Speaker: Caucher Birkar
Time: 5:00 – 7:00 pm. Beijing Time.
Date: 2020-9-4/11/18/25 & 10-9 (Every Friday)
Abstract
The aim of these lectures is to introduce some topics in algebraic geometry to students who are familiar with basics of algebraic geometry roughly on the level of a first course on the subject. The students should make themselves familiar with divisors, the canonical divisor, the Riemann-Roch theorem for curves and surfaces, and should be willing to look up more basic results that we need as we progress.
The lectures are relatively elementary but they are related to current ongoing research in algebraic geometry.

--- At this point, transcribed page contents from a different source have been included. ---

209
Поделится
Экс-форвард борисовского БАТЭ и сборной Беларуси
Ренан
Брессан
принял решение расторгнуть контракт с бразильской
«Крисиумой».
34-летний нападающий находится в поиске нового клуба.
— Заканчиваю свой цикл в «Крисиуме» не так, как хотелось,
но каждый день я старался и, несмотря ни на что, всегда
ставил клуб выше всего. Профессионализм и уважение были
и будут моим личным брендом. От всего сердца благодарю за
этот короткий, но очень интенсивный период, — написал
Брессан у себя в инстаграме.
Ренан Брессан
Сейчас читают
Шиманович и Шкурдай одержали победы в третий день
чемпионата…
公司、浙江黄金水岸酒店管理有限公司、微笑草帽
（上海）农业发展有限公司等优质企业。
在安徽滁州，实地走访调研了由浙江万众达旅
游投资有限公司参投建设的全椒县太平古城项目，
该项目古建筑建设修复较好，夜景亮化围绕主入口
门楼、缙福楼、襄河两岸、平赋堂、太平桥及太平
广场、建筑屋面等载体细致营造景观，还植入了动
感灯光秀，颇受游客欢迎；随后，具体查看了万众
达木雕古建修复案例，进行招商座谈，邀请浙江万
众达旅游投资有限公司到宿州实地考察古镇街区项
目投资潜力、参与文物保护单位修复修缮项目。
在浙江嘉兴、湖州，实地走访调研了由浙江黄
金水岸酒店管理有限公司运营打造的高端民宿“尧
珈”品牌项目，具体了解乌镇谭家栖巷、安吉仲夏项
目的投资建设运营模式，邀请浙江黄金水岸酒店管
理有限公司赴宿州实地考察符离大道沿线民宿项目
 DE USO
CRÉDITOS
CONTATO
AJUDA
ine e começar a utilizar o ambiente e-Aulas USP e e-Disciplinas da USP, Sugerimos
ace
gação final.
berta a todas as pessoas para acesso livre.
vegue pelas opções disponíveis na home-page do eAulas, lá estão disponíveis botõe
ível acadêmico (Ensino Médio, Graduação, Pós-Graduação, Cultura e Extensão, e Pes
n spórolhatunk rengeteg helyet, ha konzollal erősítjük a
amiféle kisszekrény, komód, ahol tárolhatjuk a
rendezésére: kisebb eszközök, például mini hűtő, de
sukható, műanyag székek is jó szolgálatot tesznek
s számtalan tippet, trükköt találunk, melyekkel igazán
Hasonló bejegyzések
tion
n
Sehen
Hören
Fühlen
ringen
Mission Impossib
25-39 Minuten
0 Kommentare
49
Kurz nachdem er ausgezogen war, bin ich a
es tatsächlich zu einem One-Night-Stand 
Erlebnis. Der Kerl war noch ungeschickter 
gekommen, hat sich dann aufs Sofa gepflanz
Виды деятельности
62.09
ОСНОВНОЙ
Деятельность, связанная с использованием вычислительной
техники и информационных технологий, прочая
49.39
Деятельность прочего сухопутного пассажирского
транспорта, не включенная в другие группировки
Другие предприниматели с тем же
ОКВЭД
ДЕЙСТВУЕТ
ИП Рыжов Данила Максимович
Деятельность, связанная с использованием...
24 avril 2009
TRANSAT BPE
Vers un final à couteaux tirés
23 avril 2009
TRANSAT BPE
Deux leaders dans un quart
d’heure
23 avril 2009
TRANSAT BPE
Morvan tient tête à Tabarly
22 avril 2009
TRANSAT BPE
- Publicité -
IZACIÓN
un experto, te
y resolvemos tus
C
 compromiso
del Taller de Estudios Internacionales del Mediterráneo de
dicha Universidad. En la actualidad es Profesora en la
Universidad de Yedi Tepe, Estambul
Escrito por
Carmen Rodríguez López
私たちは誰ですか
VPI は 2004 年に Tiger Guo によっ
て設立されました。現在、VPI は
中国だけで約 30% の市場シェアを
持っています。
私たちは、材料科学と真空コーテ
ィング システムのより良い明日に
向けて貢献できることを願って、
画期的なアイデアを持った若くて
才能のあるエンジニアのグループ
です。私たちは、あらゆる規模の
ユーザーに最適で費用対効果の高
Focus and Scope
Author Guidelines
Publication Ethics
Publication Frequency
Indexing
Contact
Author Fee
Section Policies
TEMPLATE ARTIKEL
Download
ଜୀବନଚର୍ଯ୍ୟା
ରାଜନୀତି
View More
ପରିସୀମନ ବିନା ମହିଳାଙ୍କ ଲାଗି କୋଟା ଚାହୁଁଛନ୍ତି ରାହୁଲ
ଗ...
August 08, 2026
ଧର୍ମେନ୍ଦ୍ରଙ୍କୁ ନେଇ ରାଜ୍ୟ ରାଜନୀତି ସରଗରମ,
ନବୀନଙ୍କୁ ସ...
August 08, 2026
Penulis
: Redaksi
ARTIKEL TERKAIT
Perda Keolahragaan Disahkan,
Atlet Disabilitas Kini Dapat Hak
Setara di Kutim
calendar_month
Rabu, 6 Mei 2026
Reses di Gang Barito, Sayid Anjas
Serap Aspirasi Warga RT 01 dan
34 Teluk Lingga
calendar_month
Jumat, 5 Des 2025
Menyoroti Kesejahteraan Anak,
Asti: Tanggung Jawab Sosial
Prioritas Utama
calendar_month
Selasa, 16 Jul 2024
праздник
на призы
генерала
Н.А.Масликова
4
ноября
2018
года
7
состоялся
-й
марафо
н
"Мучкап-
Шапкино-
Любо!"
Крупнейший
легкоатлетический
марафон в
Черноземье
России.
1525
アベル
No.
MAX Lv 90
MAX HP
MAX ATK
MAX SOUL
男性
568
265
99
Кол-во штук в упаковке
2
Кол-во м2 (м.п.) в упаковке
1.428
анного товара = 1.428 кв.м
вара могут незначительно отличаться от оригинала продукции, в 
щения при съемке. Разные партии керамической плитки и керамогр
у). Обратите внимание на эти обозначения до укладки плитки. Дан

Topics aimed to be covered:
Lecture 1
Singularities: definition and examples of singularities, some basic properties.
Lecture 2
Birational geometry of surfaces: contractions, minimal model program, classification.
Lecture 3
Quotient varieties: definition and examples of local and global quotients, singularities.
Lecture 4
The weighted projective space: definition as quotient of projective space, singularities, Fano property, unboundedness, anti-canonical volume.
Lecture 5
Cremona groups: definition, examples, Jordan property for dimension two with proof, simple finite subgroups.
About Speaker ·
Caucher Birkar is a professor at the University of Cambridge in the United Kingdom. His research area is algebraic geometry. In the International Congress of Mathematicians in 2018, Prof. Caucher Birkar was awarded the Fields medal, the highest honor for mathematicians, for his works on boundedness of Fano varieties and the minimal model program.